Над горящим Севастополем кружились «хейнкели». Падали и рвались бомбы. Высоко в небе вставали рыжие дымки зениток… Белые волны обрушивались на берег, шипели и разбивались о камни. Потом снова мысли уводили меня в детство, к деду, в те незабываемые дни двадцатых годов, когда впервые узнал, что на свете есть музыка.
Нет, не мог я не думать о Большетроице, о низкой белой мазанке, где остался дед-музыкант, не успевший эвакуироваться. Тот самый дед-скрипач, без которого не обходилась ни одна свадьба в округе. Каждая свадьба начиналась с его игры на скрипке, с вальса «На сопках Маньчжурии»… Жив ли? Как и что там, в селе, где вот уже второй год разбойничают немцы?..
Фамилия у старика была — Цекин, но так его почти никто не называл. Изредка величали Петровичем, а чаще — дедом Алешкой.
В теплые летние вечера, когда с поля доносился аромат хлеба и слышалась перекличка перепелов, люди сходились к дедовой хате, и там подолгу не смолкало веселье. То было в первые годы Советской власти — незабываемые, давние годы! — о радио и кино тогда в Большетроице даже не слышали. Но все знали: здесь живет дед Алешка — музыкант и певец, артист на всю волость.
Мы, мальчишки, туда не ходили: «Рано», — говорили нам матери.
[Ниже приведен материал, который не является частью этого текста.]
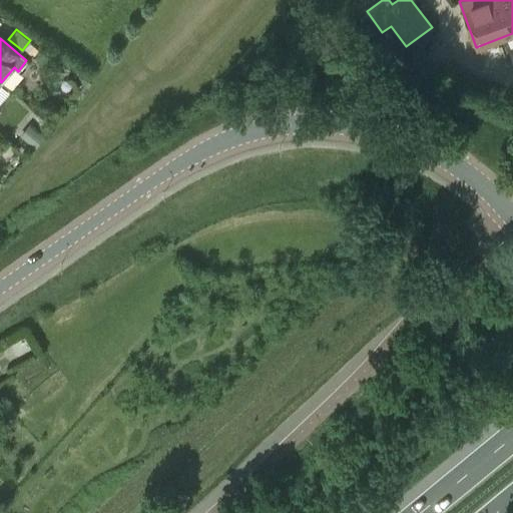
[(46,137),(30,124),(20,136),(36,149),(46,137)]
Но однажды меня подозвал двоюродный брат Кузьма и сказал:
— Пошли на музыку!
Я замялся, не зная как быть. Мне, конечно, хотелось побывать в том конце улицы, где живет дед, посмотреть, что это там за музыка, но, помня наказ матери далеко не уходить, я замялся, не зная, что сказать.
— Гляди на него, струсил! — скорчил рожу Кузьма.
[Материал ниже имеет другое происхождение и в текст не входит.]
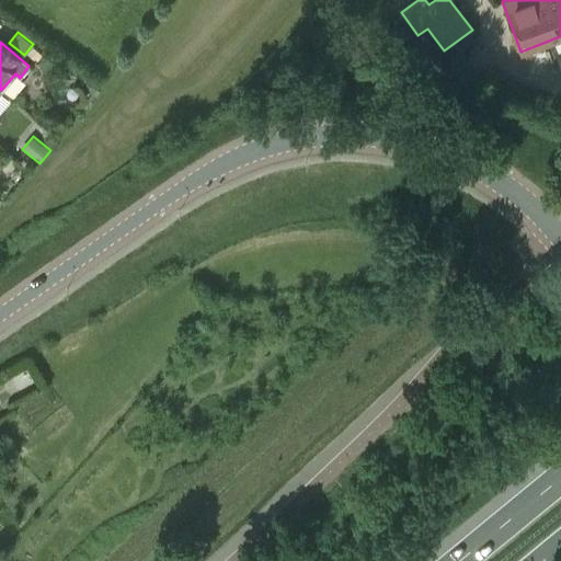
All buildings are outlined.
Кузьму я уважал и в то же время побаивался. Уважал за то, что он быстро бегал, хорошо плавал, был смелым, сильным и нередко защищал меня от пацанов с соседней улицы. Побаивался же потому, что Кузьма не терпел никаких возражений. Стоило сказать против него слово, в чем-то не согласиться с ним, как он тут же пускал в ход кулаки. В такой момент он, не задумываясь, мог столкнуть противника в речку, повалить в грязь, стянуть с лошади. А то хватал за уши и, натирая их ладонями, приговаривал: «Учись, учись, дурак, уму-разуму»! Потом обычно поддавал коленкой под зад и хохотал. Я не хотел, чтобы что-то подобное произошло со мной, и уступал ему.
— Ну, пойдешь или будешь за мамкину юбку держаться? — грубо, по-взрослому, спросил Кузьма.
— А мамке не скажешь?
— Вот чудило! — ухмылялся он. — Я что, обманщик какой? Да пусть меня гром убьет!
— Ну если так — ладно.
Пользуясь сумерками, мы без труда улизнули в сторону окопов, которых немало осталось тут после гражданской войны. Пробежали немного по извилистым ходам сообщений и, поняв, что матери нас уже не видят, вылезли наверх.